[SOURCE MATERIAL]

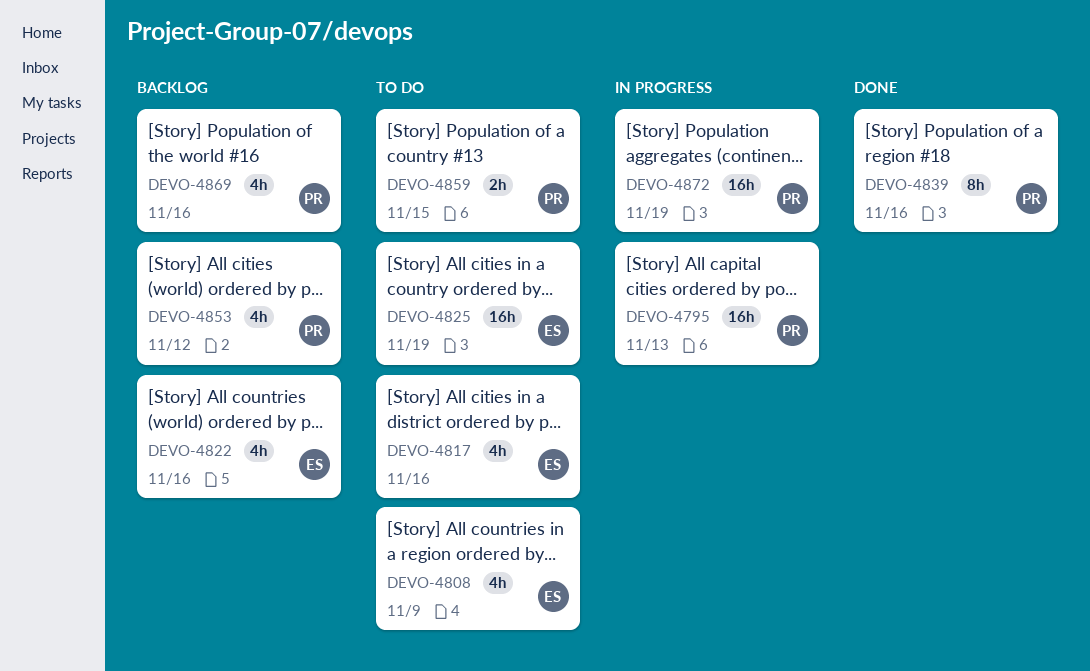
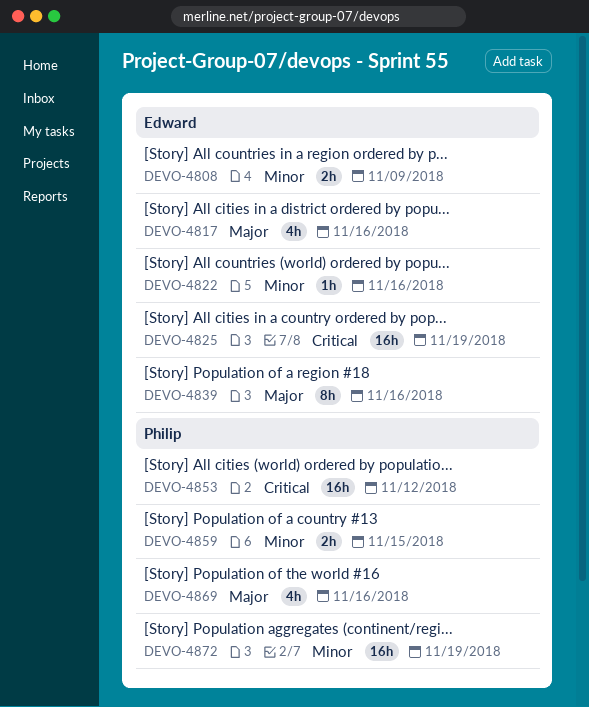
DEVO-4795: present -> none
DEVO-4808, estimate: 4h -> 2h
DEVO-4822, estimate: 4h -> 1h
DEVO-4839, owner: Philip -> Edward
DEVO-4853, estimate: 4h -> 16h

[/SOURCE MATERIAL]
[SOURCE MATERIAL]

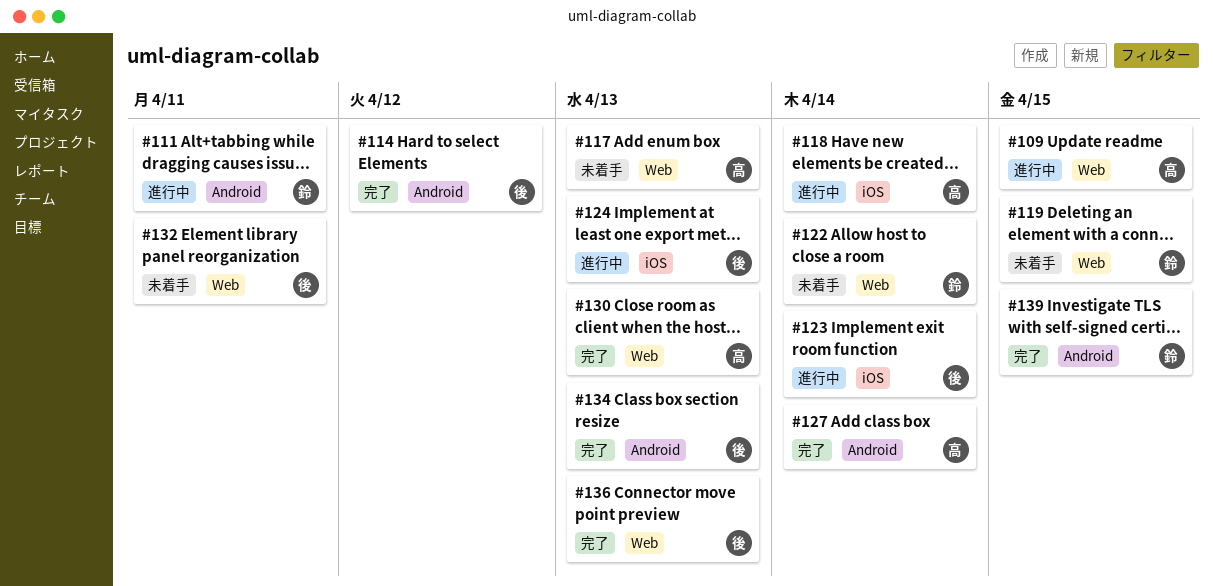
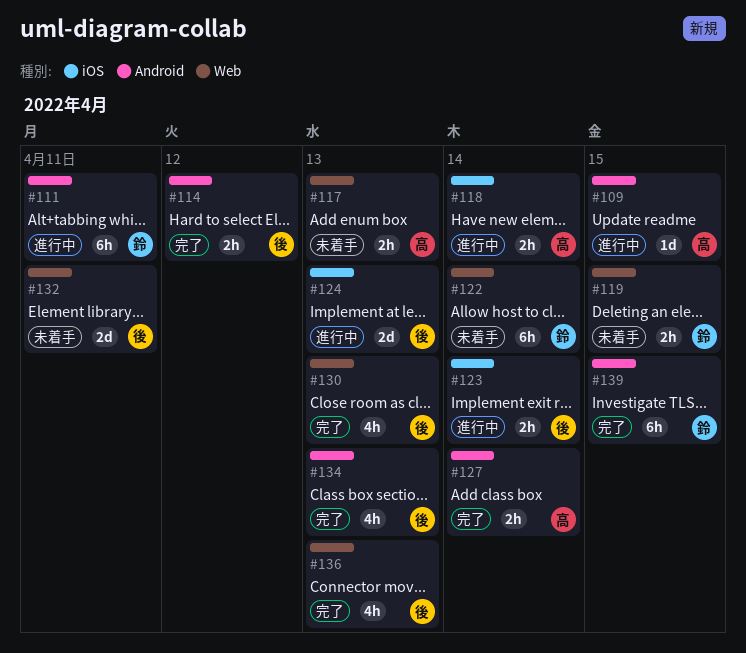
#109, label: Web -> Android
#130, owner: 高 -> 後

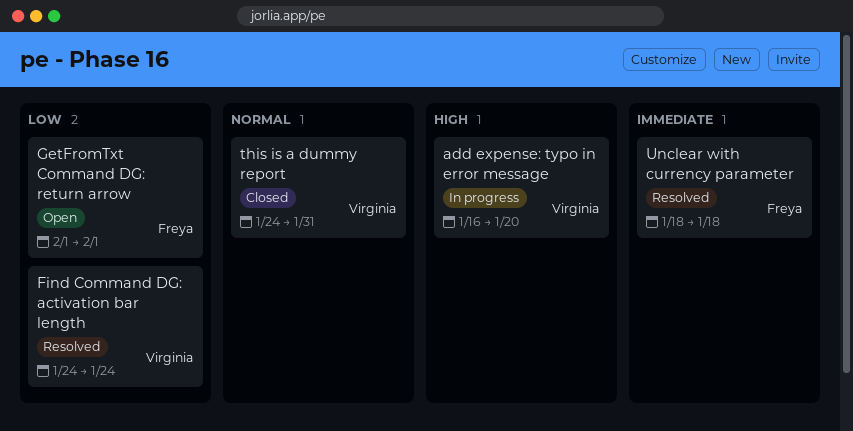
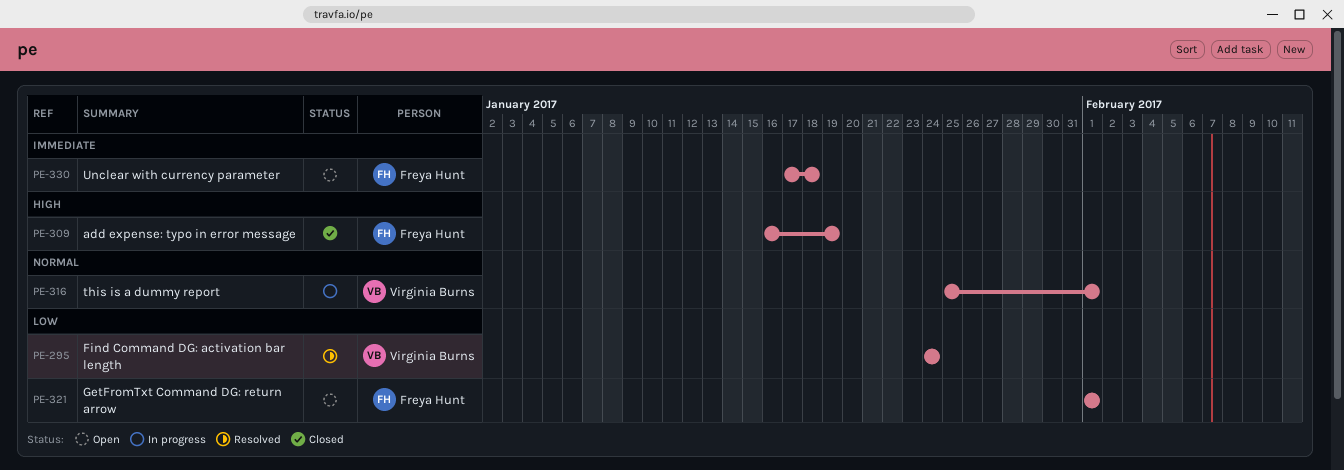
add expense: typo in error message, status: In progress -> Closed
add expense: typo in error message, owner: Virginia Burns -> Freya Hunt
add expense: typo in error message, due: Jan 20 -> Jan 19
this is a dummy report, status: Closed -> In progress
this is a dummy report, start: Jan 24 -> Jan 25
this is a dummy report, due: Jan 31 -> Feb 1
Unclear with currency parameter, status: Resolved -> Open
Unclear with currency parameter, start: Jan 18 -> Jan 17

[/SOURCE MATERIAL]
[SOURCE MATERIAL]

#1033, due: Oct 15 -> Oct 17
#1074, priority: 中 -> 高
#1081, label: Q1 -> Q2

[/SOURCE MATERIAL]

# DESCRIPTION OF THE TASK
Search the material above for lines containing the string "Unclear", then pull them out.

# WRITTEN SOLUTION
Unclear with currency parameter, status: Resolved -> Open
Unclear with currency parameter, start: Jan 18 -> Jan 17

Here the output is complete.